Storing the dough in the small orange plastic container means the lid can be popped back on to stop it drying out. Once the toddler has seen it once, poking the skewers in will be part of the attraction.


Basic puzzles are great. Matching picture halves make a good starting point for  a child who is too young to be able to complete a regular puzzle.


These are laminated playdough mats. With another small tub of dough the child can add a face, hair etc. Free printable available here.


Free experimentation with a basic set of scales and blocks will develop a child’s understanding of heavier, lighter, more, less, up and down and other mathematical language. Older children will tend to count, predict and experiment in a more sophisticated way.

What does your toddler love to play with?


6 Responses

  1. Oh my daughter will love the scales and blocks. Haven’t been able to find such weighing scale though.

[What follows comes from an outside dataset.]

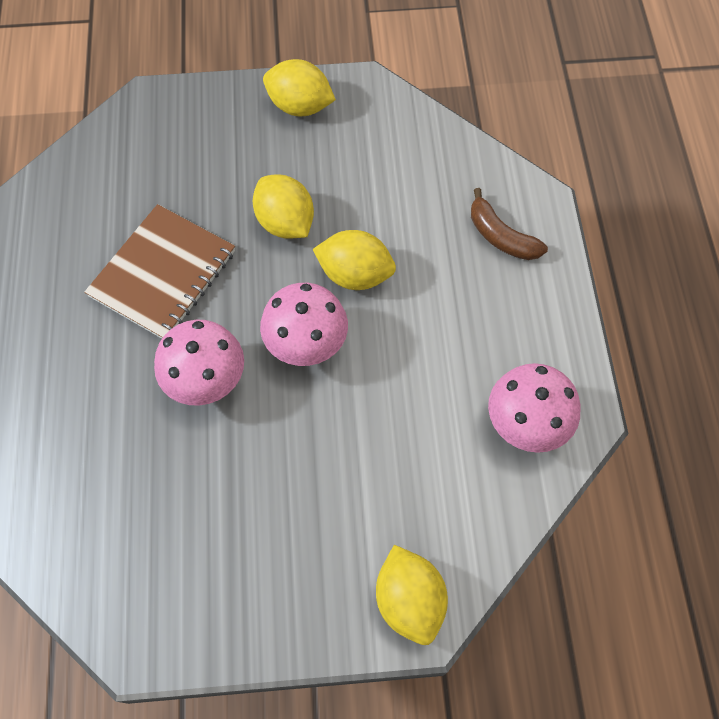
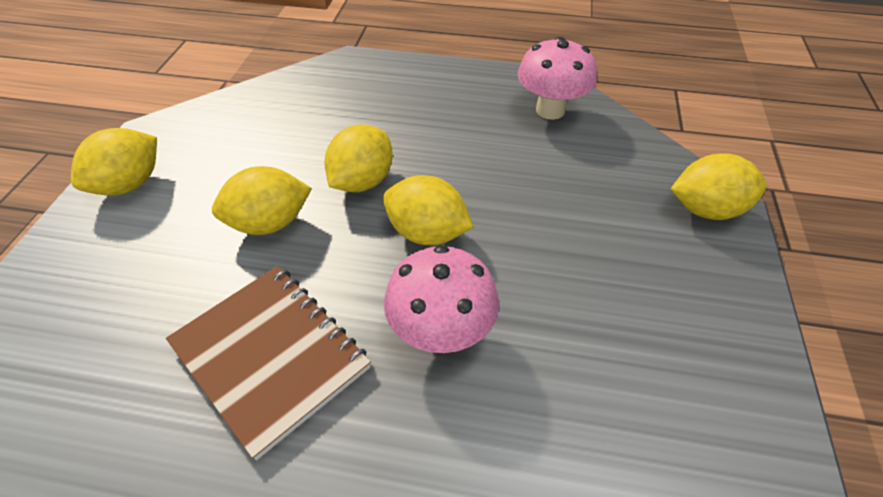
camera: 75 degrees left, 15 degrees down
pink mushroom [260,283,348,366] -> yellow lemon [383,175,474,245]
brown banana [471,188,548,260] -> none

    • Ours came as part of a maths kit. Don’t know that I would invest too much financially into a set as the concept is fairly simple and won’t be a long term use item.

  2. Love your creativity with finding regular household things that become great free play. Do you ever dread the clean-up? Any tips?

    • Thanks, I enjoy it. With the highchair/mat time/table time equipment clean-up is very easy – only one tray out at a time and the next one doesn’t come out until the child has packed up. We train our children from an early age to pack up after playpen time and it just follows on from there. If you mean my pack-up when I change trays then yes, you need some kind of storage system so it’s not too complicated to get all those containers and what-not put away.

  3. I absolute love your email and ideas…thank you , just discovered …not too long ago…I unsubscribe from everything else, because I was overwhelmed with emails and ideas… but only have your coming now

    I have 5 kiddos 8 and under I just finished my 1 year homeschooling…| will start second…We do classical conversations and a co-op

    but I loves your ideas…where do you buy your containers …for busy boxes? and supplies    about our God…”Let your roots grow down into Him, and let your lives be built on Him. then your faith will grow strong in the truth you were taught, and you will overflow with thankfulness”. [colossians 2:7].

    “BE THE CHANGE YOU WANT TO SEE IN THE WORLD” (Mohandas K. GANDHI )   (Let’s get started..GET MOVING…now, don’t wait until tomorrow if you can be a blessing today, share your gifts, talents, your blessings with those around you. That is why God gave them to you! That is why He called us to live as a community).  

    • Hi Renata Thanks for your comments. I buy the busy boxes from Big W – I think the brand is Starmaid? Bits and pieces to go in them are collected from secondhand shops and discount variety stores mostly. I keep my ideas for the future on Pinterest and then just pick up the bits and pieces as I see them.